Exercise objective:
Print each entry word for word.

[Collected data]
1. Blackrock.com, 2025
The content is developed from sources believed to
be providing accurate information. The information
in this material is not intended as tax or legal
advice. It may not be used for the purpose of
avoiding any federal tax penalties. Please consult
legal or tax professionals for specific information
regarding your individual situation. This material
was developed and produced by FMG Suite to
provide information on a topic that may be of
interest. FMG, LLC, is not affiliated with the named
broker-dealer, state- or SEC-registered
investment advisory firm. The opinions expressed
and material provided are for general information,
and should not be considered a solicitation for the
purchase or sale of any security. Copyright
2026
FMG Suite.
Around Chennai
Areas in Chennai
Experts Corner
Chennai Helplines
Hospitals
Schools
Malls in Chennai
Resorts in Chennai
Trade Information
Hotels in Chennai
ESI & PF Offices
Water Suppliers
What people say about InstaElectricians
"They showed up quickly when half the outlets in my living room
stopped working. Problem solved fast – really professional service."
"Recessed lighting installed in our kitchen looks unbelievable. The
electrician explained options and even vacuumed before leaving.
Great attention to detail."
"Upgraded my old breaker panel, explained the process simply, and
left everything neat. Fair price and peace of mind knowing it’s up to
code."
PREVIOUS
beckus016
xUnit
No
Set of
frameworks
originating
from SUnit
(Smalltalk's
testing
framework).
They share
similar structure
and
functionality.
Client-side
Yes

Response box:
1. Blackrock.com, 2025
The content is developed from sources believed to
be providing accurate information. The information
in this material is not intended as tax or legal
advice. It may not be used for the purpose of
avoiding any federal tax penalties. Please consult
legal or tax professionals for specific information
regarding your individual situation. This material
was developed and produced by FMG Suite to
provide information on a topic that may be of
interest. FMG, LLC, is not affiliated with the named
broker-dealer, state- or SEC-registered
investment advisory firm. The opinions expressed
and material provided are for general information,
and should not be considered a solicitation for the
purchase or sale of any security. Copyright
2026
FMG Suite.
Around Chennai
Areas in Chennai
Experts Corner
Chennai Helplines
Hospitals
Schools
Malls in Chennai
Resorts in Chennai
Trade Information
Hotels in Chennai
ESI & PF Offices
Water Suppliers
What people say about InstaElectricians
"They showed up quickly when half the outlets in my living room
stopped working. Problem solved fast – really professional service."
"Recessed lighting installed in our kitchen looks unbelievable. The
electrician explained options and even vacuumed before leaving.
Great attention to detail."
"Upgraded my old breaker panel, explained the process simply, and
left everything neat. Fair price and peace of mind knowing it’s up to
code."
PREVIOUS
beckus016
xUnit
No
Set of
frameworks
originating
from SUnit
(Smalltalk's
testing
framework).
They share
similar structure
and
functionality.
Client-side
Yes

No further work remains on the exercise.